+++ DATA +++

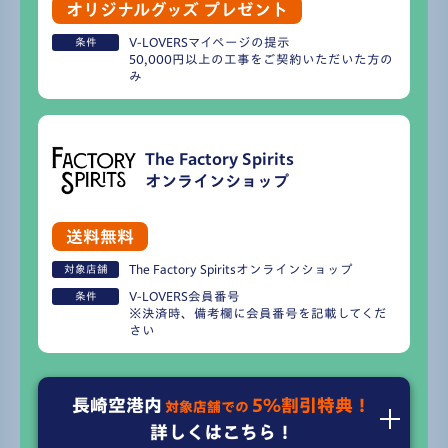
オリジナルグッズ
プレゼント
V-LOVERSマイページの提示
条件
50,000円以上の工事をご契約いただいた方の
み
The Factory Spirits
オンラインショップ
送料無料
The Factory Spiritsオンラインショップ
対象店舗
V-LOVERS会員番号
条件
※決済時、備考欄に会員番号を記載してくだ
さい
長崎空港内
5％割引特典！
対象店舗での
詳しくはこちら！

+++

▶ _PROMPT_:
From the line that holds "V-LOVERSマイページの提示" to the last line of the records above, print each line exactly. Add nothing else.

▶ _WORKED SOLUTION_:
V-LOVERSマイページの提示
条件
50,000円以上の工事をご契約いただいた方の
み
The Factory Spirits
オンラインショップ
送料無料
The Factory Spiritsオンラインショップ
対象店舗
V-LOVERS会員番号
条件
※決済時、備考欄に会員番号を記載してくだ
さい
長崎空港内
5％割引特典！
対象店舗での
詳しくはこちら！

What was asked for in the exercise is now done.